本帖最后由 西沈 于 2013-9-9 09:15 编辑
涩涩的杜梨,涩涩的乡情
老家的场畔,有一株斜身而出的老杜梨树,浓密的枝叶是童年捉迷藏的好地方,树下是本家九爷的院落。
院子住着姑姑媳妇,叫淑丽,这是小学时的秘密。伙伴们都知道,我长大了要娶淑丽姑姑做媳妇。我跟奶奶发誓,奶奶却说我是傻孩子。
春天,一簇簇白色的杜梨花如落雪。我和伙伴爬上杜梨树,躲在白花绿叶间,偷看姑姑,在窑门前洗衣裳,在院中间走走停停。
淑丽姑姑长得漂亮,一对清亮亮的大眼睛,像梦中夏天的漆水河,闪着粼粼的波光。
我向伙伴夸海口,将来娶了姑姑,带她去游北京,逛上海。
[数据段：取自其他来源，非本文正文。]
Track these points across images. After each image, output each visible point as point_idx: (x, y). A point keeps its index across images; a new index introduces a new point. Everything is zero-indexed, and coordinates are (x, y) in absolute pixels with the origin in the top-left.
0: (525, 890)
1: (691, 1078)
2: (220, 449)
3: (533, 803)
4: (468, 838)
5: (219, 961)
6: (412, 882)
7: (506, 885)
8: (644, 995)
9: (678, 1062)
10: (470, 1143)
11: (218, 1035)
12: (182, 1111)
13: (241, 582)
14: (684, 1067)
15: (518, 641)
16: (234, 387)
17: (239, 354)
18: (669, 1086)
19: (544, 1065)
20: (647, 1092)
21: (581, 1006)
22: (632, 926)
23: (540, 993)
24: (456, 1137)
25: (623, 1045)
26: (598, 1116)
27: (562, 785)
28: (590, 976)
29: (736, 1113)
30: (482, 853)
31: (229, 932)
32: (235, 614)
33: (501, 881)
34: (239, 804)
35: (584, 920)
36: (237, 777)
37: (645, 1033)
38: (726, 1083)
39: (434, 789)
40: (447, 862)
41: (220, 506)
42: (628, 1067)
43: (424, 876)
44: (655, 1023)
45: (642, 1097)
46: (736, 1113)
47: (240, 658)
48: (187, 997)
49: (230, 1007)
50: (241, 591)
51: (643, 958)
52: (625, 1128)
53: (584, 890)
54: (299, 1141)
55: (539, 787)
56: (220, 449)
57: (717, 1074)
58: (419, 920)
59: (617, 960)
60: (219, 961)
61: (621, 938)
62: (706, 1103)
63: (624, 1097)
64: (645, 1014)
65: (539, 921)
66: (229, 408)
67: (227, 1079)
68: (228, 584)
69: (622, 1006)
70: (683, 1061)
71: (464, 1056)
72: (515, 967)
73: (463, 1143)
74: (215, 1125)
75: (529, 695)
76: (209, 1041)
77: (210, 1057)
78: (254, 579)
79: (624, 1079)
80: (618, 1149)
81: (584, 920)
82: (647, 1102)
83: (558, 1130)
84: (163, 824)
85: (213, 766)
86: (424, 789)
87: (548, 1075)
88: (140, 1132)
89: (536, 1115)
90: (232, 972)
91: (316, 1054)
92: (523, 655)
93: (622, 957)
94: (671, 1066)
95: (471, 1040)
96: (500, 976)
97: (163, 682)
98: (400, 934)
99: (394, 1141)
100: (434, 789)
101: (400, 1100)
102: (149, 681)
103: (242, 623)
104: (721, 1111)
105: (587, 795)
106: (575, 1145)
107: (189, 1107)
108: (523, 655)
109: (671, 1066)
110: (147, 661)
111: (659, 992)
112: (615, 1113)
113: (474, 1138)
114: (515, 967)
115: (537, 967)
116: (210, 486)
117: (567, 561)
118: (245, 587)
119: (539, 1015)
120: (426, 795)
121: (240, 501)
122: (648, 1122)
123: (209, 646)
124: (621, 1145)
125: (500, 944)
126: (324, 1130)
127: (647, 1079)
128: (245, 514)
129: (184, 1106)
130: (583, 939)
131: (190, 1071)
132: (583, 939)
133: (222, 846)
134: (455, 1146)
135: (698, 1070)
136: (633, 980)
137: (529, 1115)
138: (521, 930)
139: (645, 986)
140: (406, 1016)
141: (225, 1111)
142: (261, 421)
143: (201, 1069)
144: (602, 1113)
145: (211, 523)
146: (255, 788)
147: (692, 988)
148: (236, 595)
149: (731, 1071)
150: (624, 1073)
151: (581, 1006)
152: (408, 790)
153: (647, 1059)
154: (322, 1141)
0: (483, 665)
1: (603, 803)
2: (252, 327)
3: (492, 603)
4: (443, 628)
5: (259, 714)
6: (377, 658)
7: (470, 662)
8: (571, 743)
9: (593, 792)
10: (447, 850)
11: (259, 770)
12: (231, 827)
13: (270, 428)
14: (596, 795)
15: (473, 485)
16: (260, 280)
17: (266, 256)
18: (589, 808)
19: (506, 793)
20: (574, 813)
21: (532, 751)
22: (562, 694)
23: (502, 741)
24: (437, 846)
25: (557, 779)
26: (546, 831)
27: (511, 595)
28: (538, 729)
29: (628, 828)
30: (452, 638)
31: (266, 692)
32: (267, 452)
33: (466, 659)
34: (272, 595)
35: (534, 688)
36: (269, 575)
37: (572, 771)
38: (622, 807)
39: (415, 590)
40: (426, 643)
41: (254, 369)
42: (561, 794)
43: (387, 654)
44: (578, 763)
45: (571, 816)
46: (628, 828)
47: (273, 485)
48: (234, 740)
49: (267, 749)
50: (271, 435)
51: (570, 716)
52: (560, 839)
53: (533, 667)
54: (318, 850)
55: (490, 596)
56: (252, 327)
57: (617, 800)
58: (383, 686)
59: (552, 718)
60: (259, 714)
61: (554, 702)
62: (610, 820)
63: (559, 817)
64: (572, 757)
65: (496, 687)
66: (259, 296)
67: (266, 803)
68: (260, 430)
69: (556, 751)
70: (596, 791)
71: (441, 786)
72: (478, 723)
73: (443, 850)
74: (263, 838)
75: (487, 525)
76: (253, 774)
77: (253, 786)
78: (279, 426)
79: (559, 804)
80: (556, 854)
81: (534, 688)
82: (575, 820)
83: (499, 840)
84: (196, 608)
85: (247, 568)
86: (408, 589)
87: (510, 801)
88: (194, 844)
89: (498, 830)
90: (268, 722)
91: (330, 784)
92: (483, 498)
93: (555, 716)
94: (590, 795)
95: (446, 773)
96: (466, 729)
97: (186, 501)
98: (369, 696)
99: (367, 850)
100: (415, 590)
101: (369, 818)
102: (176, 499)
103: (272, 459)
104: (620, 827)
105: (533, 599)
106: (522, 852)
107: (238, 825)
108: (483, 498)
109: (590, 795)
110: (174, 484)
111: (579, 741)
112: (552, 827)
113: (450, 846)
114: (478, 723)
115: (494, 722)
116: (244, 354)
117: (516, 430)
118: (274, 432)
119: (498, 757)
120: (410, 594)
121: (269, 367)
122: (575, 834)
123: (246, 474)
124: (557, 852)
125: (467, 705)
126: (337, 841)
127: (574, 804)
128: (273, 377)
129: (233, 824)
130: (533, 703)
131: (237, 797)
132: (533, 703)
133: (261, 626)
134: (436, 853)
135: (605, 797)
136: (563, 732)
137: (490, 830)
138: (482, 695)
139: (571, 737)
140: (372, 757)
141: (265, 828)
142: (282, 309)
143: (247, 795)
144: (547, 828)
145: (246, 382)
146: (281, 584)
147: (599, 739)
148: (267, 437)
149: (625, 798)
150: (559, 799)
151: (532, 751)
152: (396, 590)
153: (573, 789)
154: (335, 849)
她比我大两岁,却从不正眼看我,说我是个小屁孩,扭捏得像个小姑娘。
在姑姑跟前,我却吓得连头也不敢抬,想做了什么亏心事,怕她笑话我,怕她看穿那颗对她充满倾慕的小心房。
上初中,我离开老家进了县城。暑假回来,还是喜欢爬钻那棵老杜梨树。秋天,一串串褐色的杜梨儿,挂在记忆的枝条上,不敢碰不敢想。一想涩涩的味道骤抵舌尖,说不出的苦楚。
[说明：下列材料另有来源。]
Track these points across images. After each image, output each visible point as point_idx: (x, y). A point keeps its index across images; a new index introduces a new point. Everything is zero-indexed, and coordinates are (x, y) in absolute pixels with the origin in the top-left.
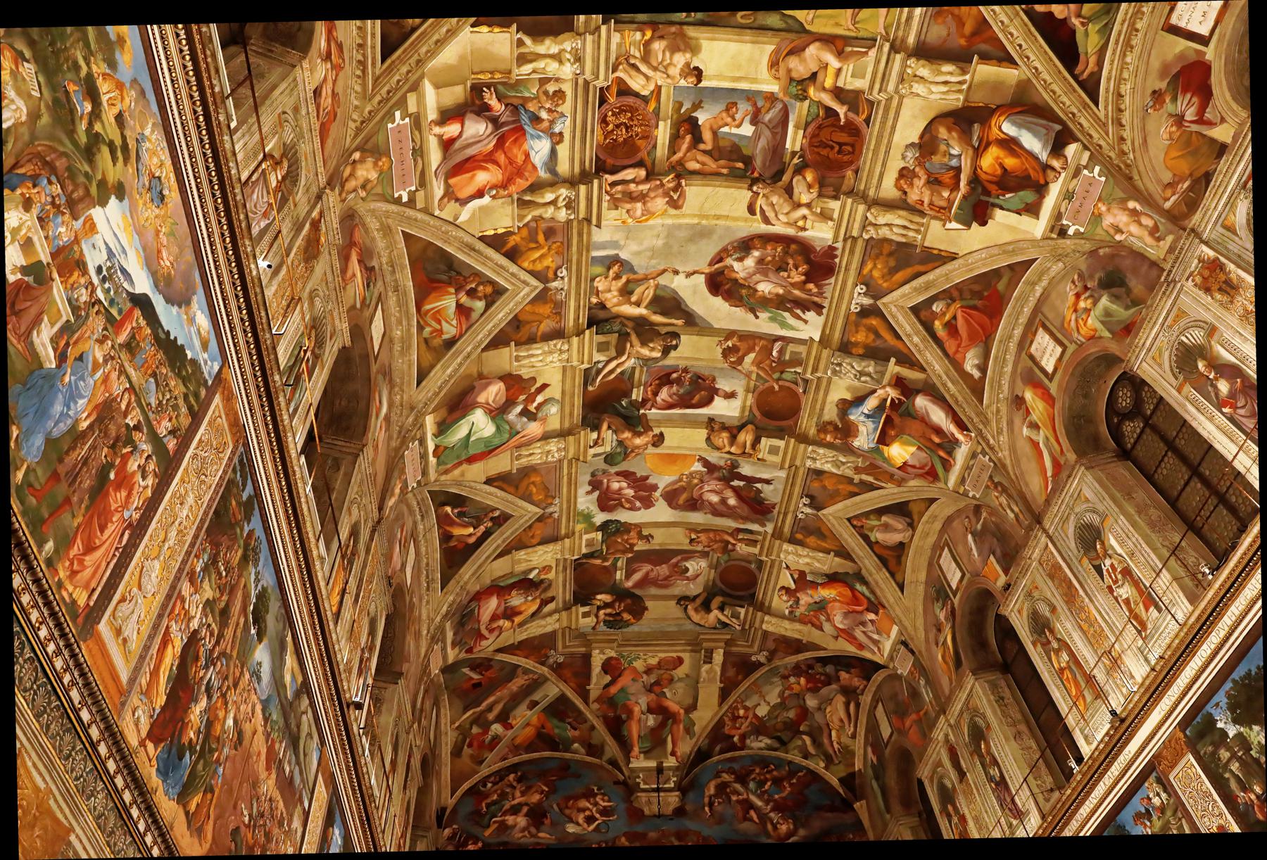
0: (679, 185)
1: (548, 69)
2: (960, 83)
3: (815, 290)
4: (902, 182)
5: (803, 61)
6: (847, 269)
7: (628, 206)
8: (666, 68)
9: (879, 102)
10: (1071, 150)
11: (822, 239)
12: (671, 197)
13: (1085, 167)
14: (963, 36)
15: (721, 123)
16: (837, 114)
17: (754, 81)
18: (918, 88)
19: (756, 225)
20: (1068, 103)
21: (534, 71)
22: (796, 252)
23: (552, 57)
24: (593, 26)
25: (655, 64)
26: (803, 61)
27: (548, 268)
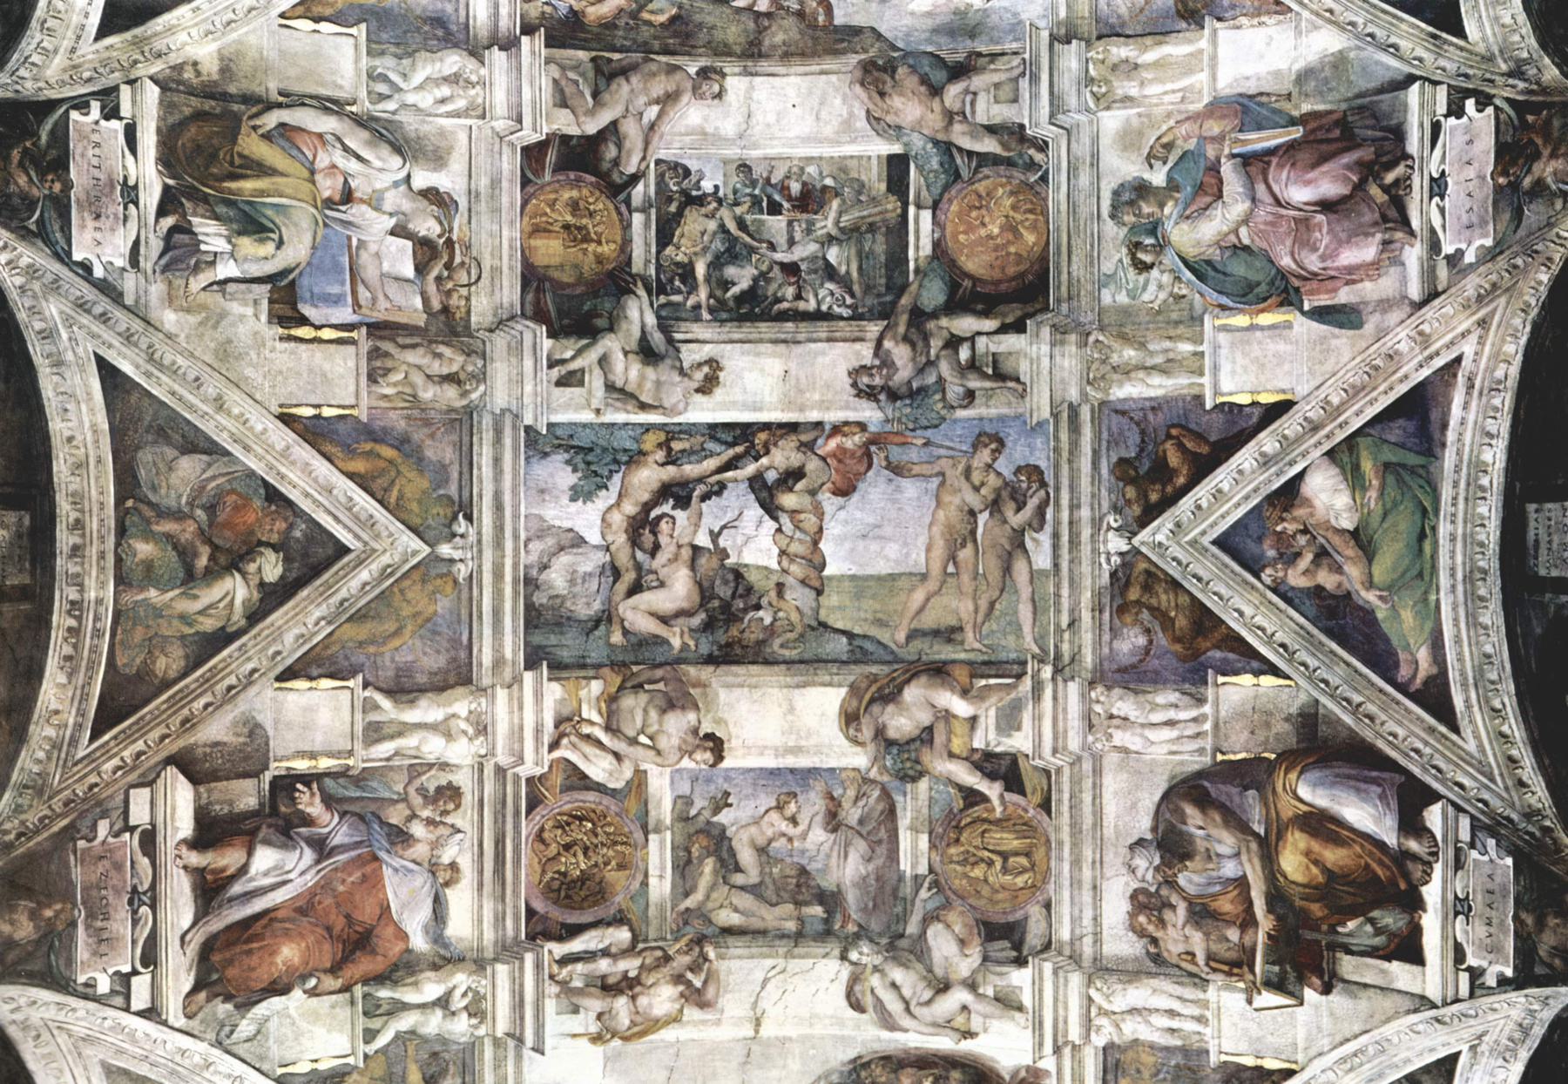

高中时,过年回村子,问起姑姑。知道她嫁给了九爷的徒弟,九爷是我们那有名的大厨。后来,他们去了西安,经商很成功。九爷随他们搬进大城市,渐渐没有了他们的音讯。
剩下我默默地坐在树弯上,盯着废弃的院落,老家越来越空。我的躯壳似乎也变得越来越轻,像一阵时光之风,就能把没有故乡和童年的人,一下吹得没了踪影。
梦中的我,常回到孩提时代,听到了打闹的笑声,看到了姑姑婀娜的身影,在院中忙碌。而远处,建筑工地此起彼伏的嚎叫,把我一下惊醒。城市像一头贪婪的变种野兽,脚步慢慢逼近枯萎的村庄。